Review: ‘Bush,’ a Biography as Scathing Indictment … If Mr. Bush eventually gets a more sympathetic hearing by history, as he hopes, it will not start with Jean Edward Smith’s “Bush,” a comprehensive and compelling narrative punctuated by searing verdicts of all the places where the author thinks the 43rd president went off track. –New York Times

This review of a biography of Bush tracks some of our criticisms of the former president in a recent article, “Nothing to Admire in Bush’s Attack on Trump.” You can see it HERE.

However, the review is positive about Bush’s compassionate conservatism whereas we were not.

Smith is a longtime political biographer and finalist for the Pulitzer Prize.

The review describes both his first sentence and his last so we get a sense of Smith’s approach.

The first sentence of his book: “Rarely in the history of the United States has the nation been so ill-served as during the presidency of George W. Bush.”

The last: “Whether George W. Bush was the worst president in American history will be long debated, but his decision to invade Iraq is easily the worst foreign policy decision ever made by an American president.”

In between are more than 650 pages of fast-paced if harsh biography … “Believing he was the agent of God’s will, and acting with divine guidance, George W. Bush would lead the nation into two disastrous wars of aggression,” Mr. Smith writes. “Bush’s personalization of the war on terror combined with his macho assertiveness as the nation’s commander in chief,” he adds later, “were a recipe for disaster.”

So far, so good. But Smith, the review informs us, “is more approving of his main subject in moments where Mr. Bush follows his original campaign doctrine of compassionate conservatism.”

Smith gives “high marks” to Bush for the No Child Left Behind program.

Also, for expanding Medicare “to cover prescription drugs and for leading an ambitious fight against AIDS in Africa.”

Smith even suggests that Bush had helped “save” the economy through “bold and counterintuitive intervention after the financial crash of 2008.”

Smith portrays a “gracious and warmhearted” Bush who helped make Obama’s transition successful.”

Surprisingly, Smith’s view is that  Bush’s worst mistake was doing too much after the terrorist attacks of Sept. 11, 2001.

“The events of 9/11 were tragic, but scarcely catastrophic,” he writes. And the Patriot Act might be, “the most ill-conceived piece of domestic legislation since the Alien and Sedition Acts of 1798.”

One would hope that Smith mentions that the Patriot Act was very obviously prewritten – long before 9/11.

Smith believes Bush had a kind personality but as we pointed out in our previous article, his wars literally murdered millions and so irradiated Iraq that women in certain regions were told by doctors not to have children.

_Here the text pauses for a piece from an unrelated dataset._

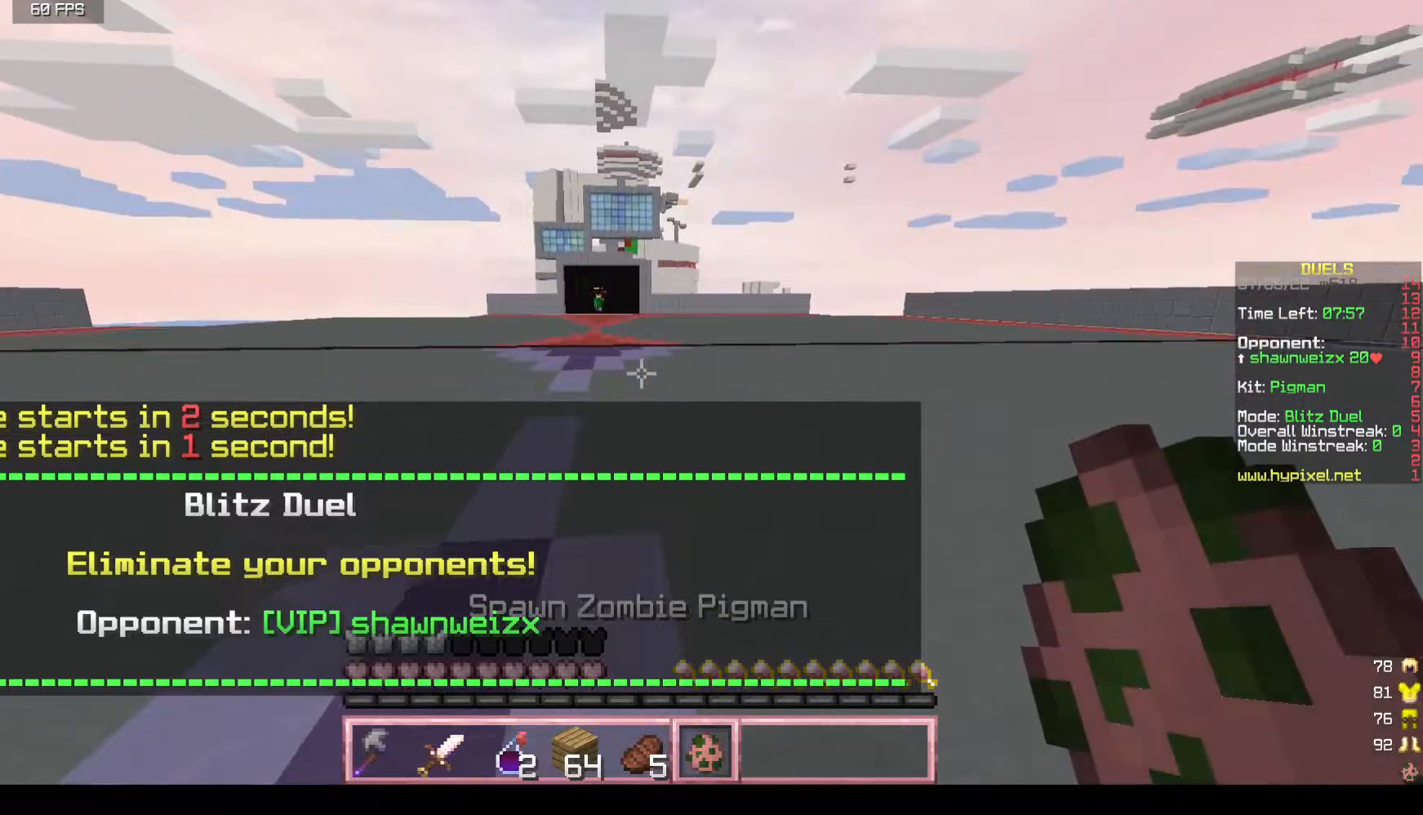
{"keys": ["w"], "mouse": [], "events": []}
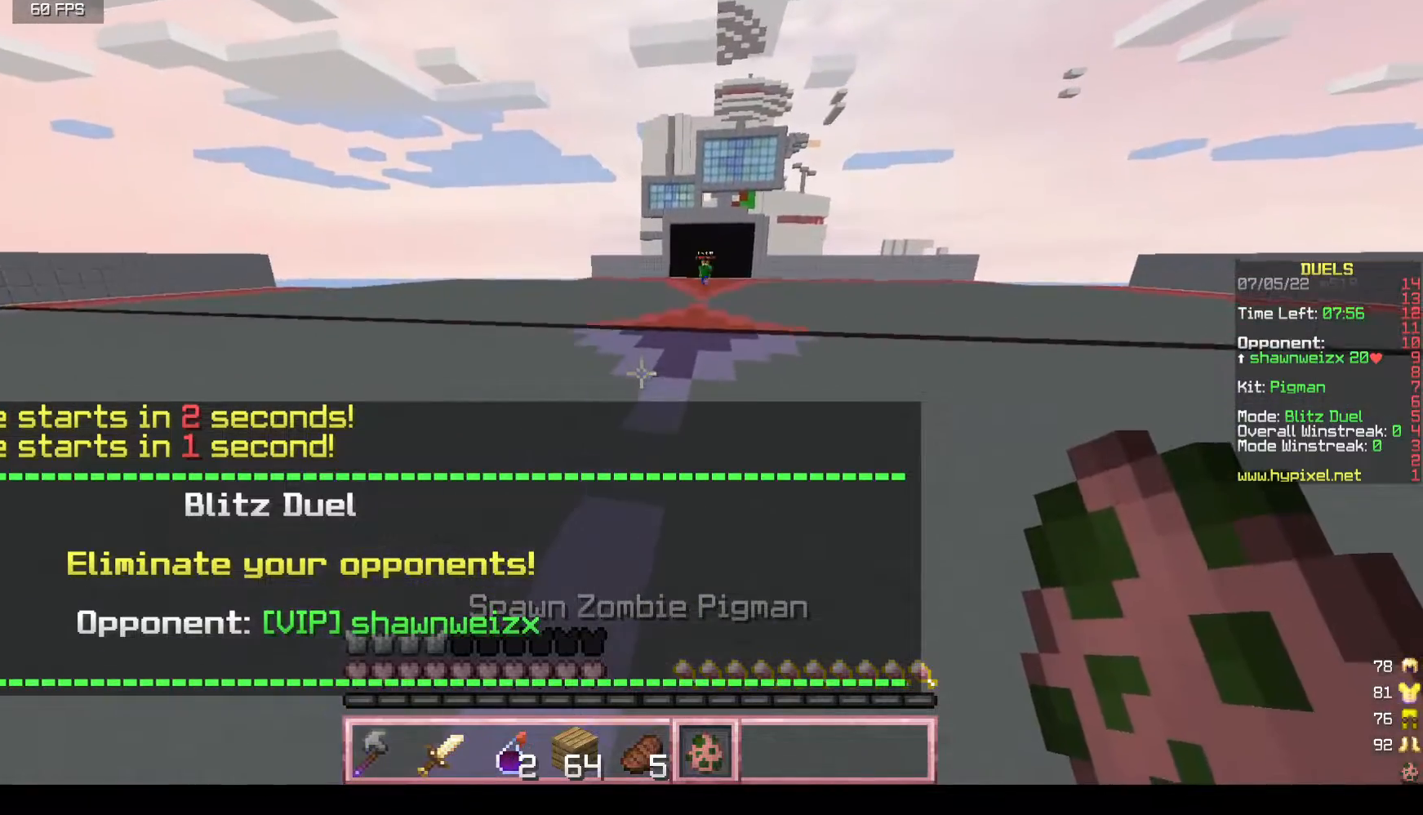
{"keys": ["w"], "mouse": [], "events": []}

As for Bush’s compassionate conservatism, we pointed out it was a ruse.

He further expanded fedgov’s embrace of authoritarianism. His social spending helped bankrupt the country. None of this is in the least admirable …

He cultivated America’s decline into fascism and corporatism – and did so while pretending these were somehow “conservative” values.

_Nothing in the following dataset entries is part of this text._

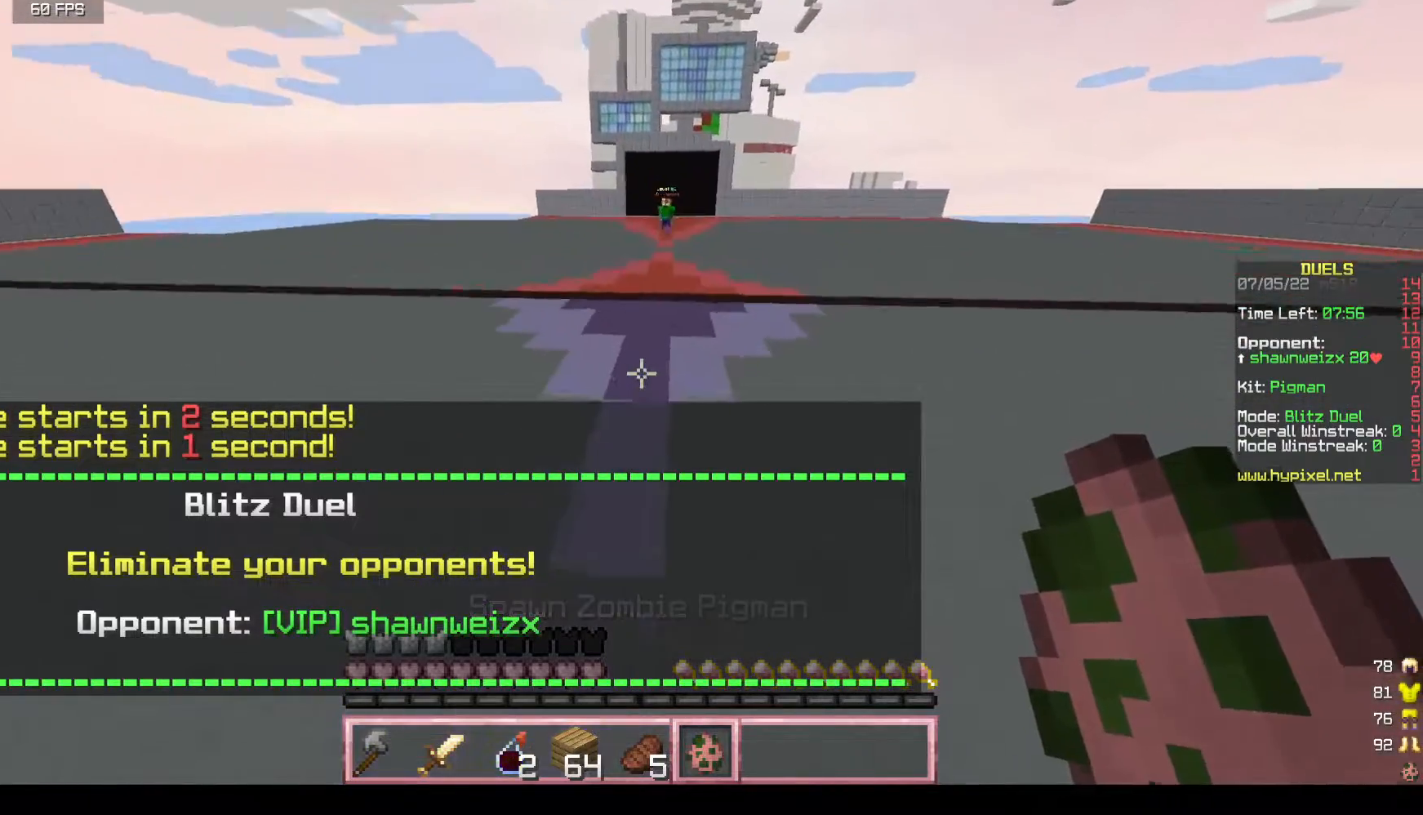
{"keys": ["w"], "mouse": [], "events": []}
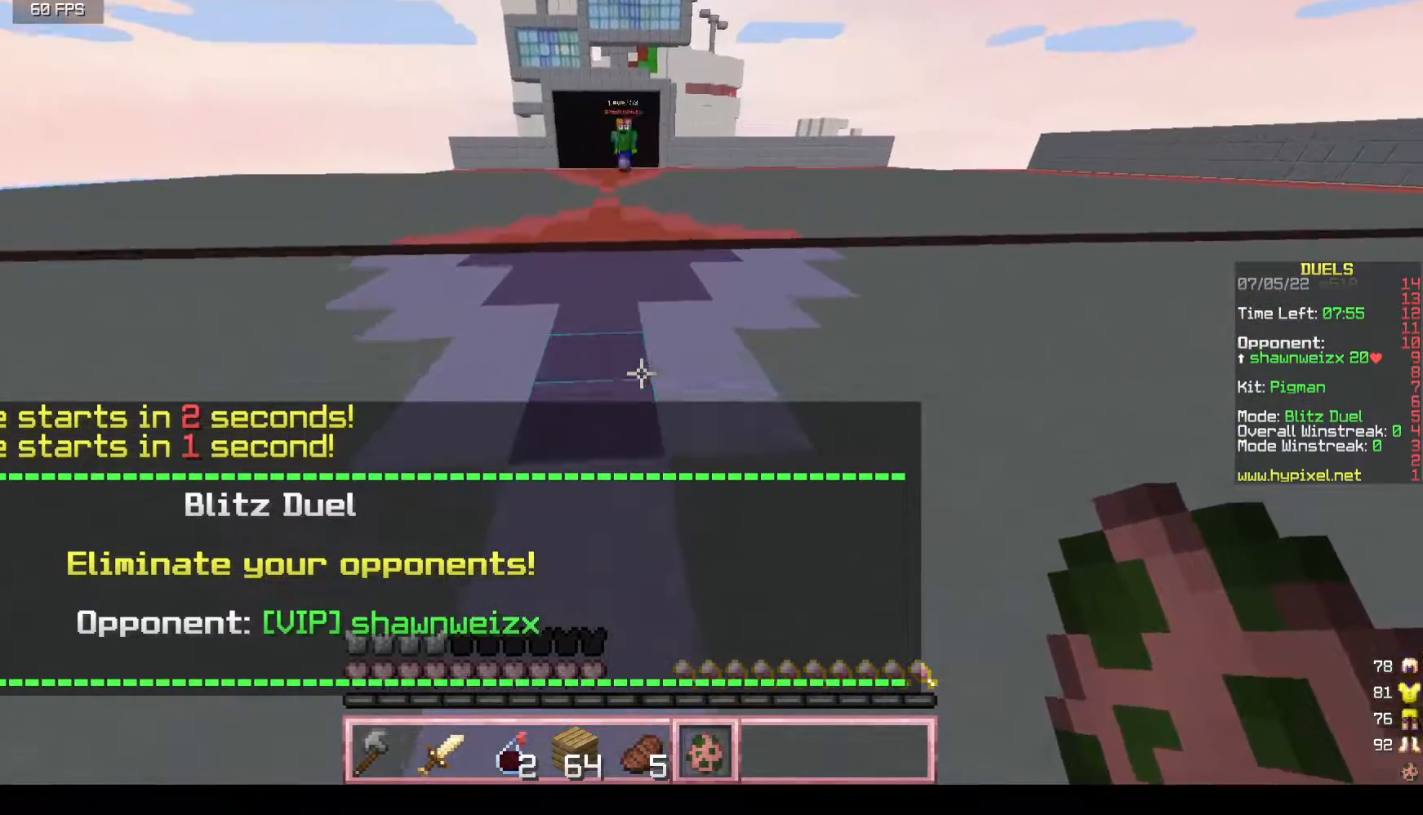
{"keys": ["a", "w"], "mouse": [], "events": [[67, "mouse_right", "down"], [200, "a", "down"], [267, "mouse_right", "up"]]}
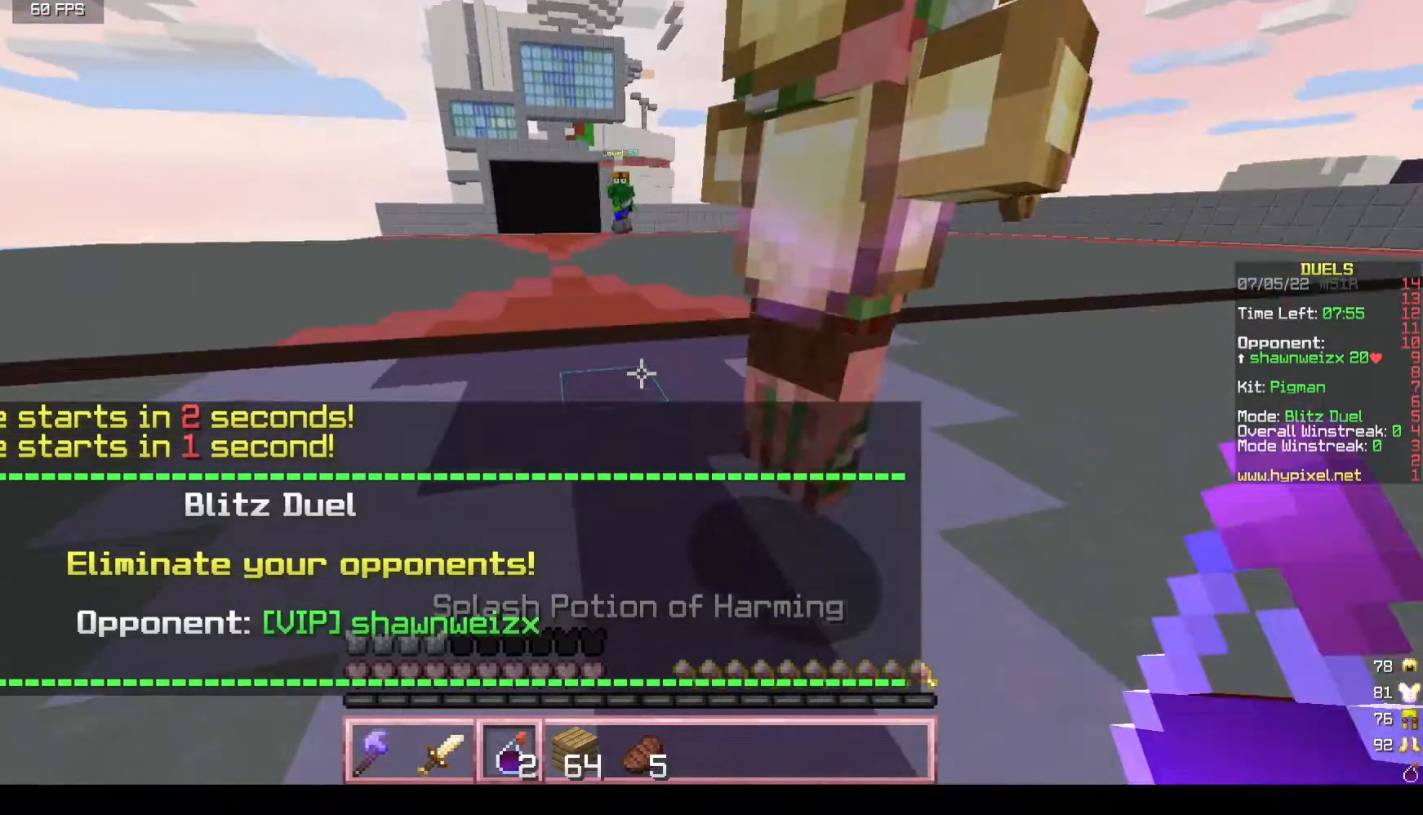
{"keys": ["w"], "mouse": [], "events": [[250, "a", "up"]]}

Smith is positive about “no child left behind,” but he may be missing the point of this legislation.

Bush, like Hillary, is part of a globalist cabal that uses US legislation to advance its own purposes.

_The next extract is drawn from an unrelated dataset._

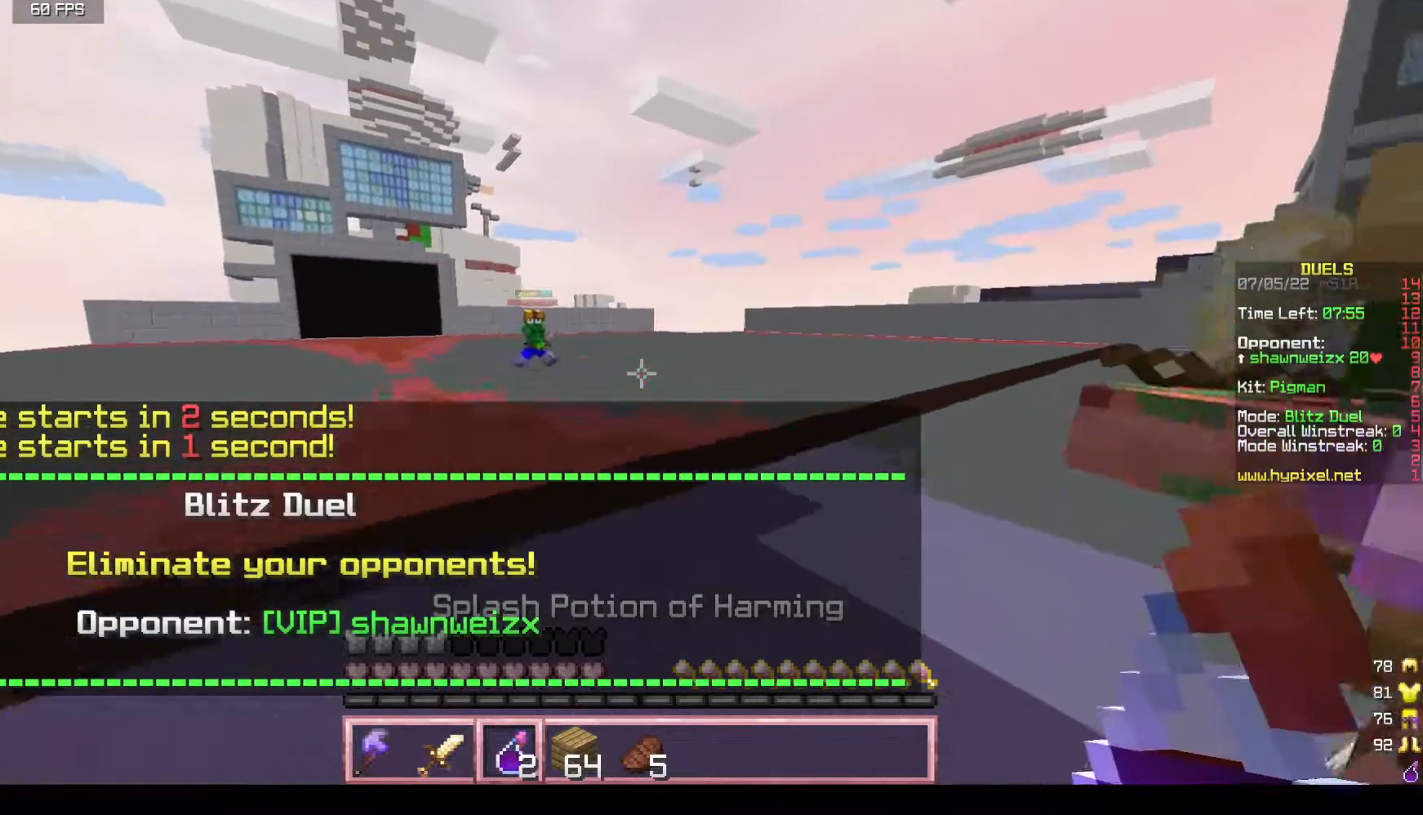
{"keys": ["w"], "mouse": [], "events": [[17, "a", "down"], [450, "a", "up"]]}
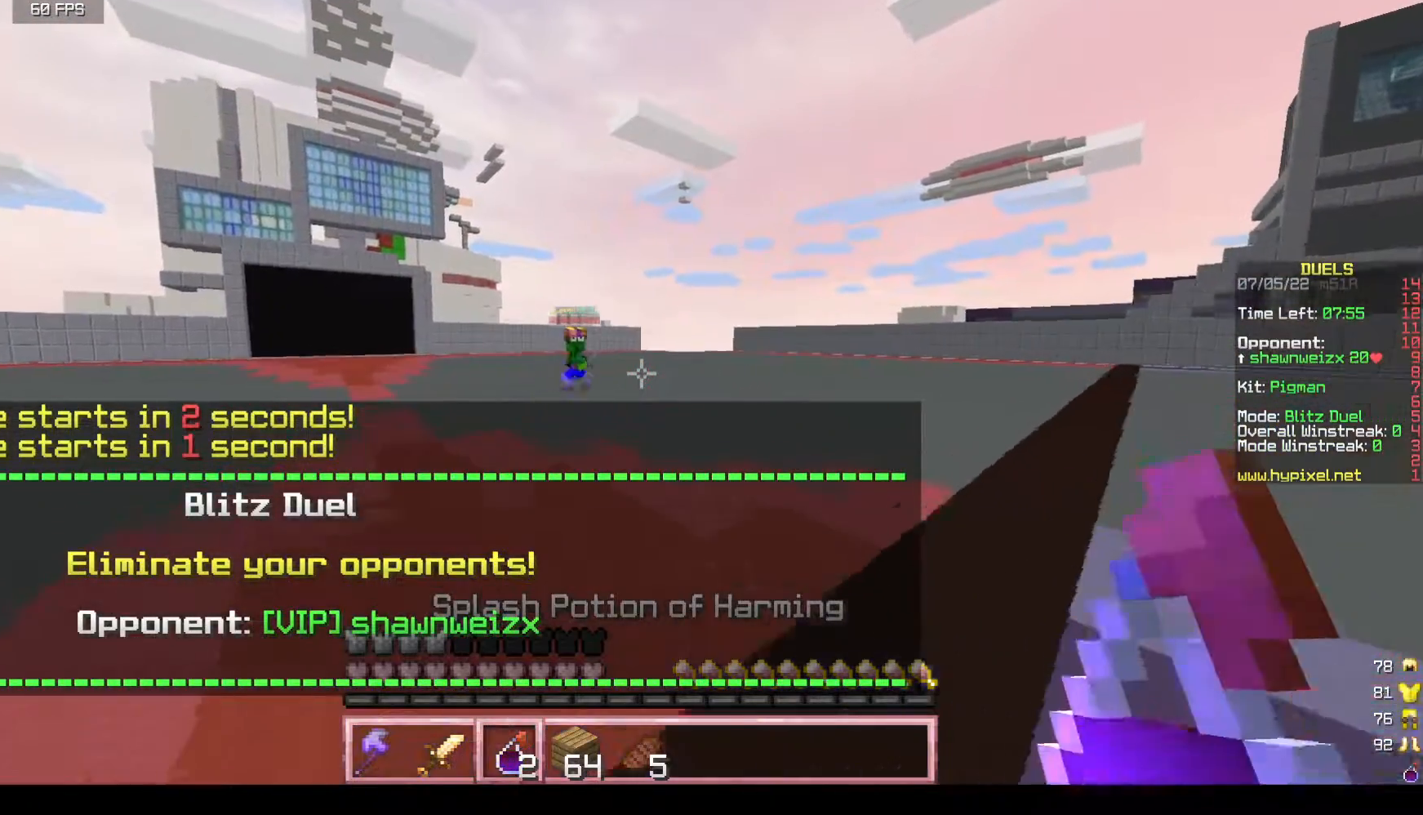
{"keys": ["w"], "mouse": [], "events": []}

No Child Left Behind allows authorities to identify and then support the most gifted children. These children have access to scholarships and are often granted access to the elite universities. They then go to work for elite facilities. The program, seen this way, is self-serving to say the least.

As for expanding Medicare and helping to “save” the economy, Smith apparently does not realize that the same power available to Bush for these activities allowed him to visit a kind of genocide on the Middle East.

Presidents always attract these massive biographies. They can focus critically on even minute details. But such books rarely if ever question why a given president should have so much power.

Nor do they note that the power to do “good” things – as they conceive it – also gives the president the power to do bad ones.

No human being should have the kind of power that Bush had access to and utilized. No country either.

Conclusion: The best biography of a US president would be a very short one. It would simply read: “He did much more than he should have. Someone should have stopped him.”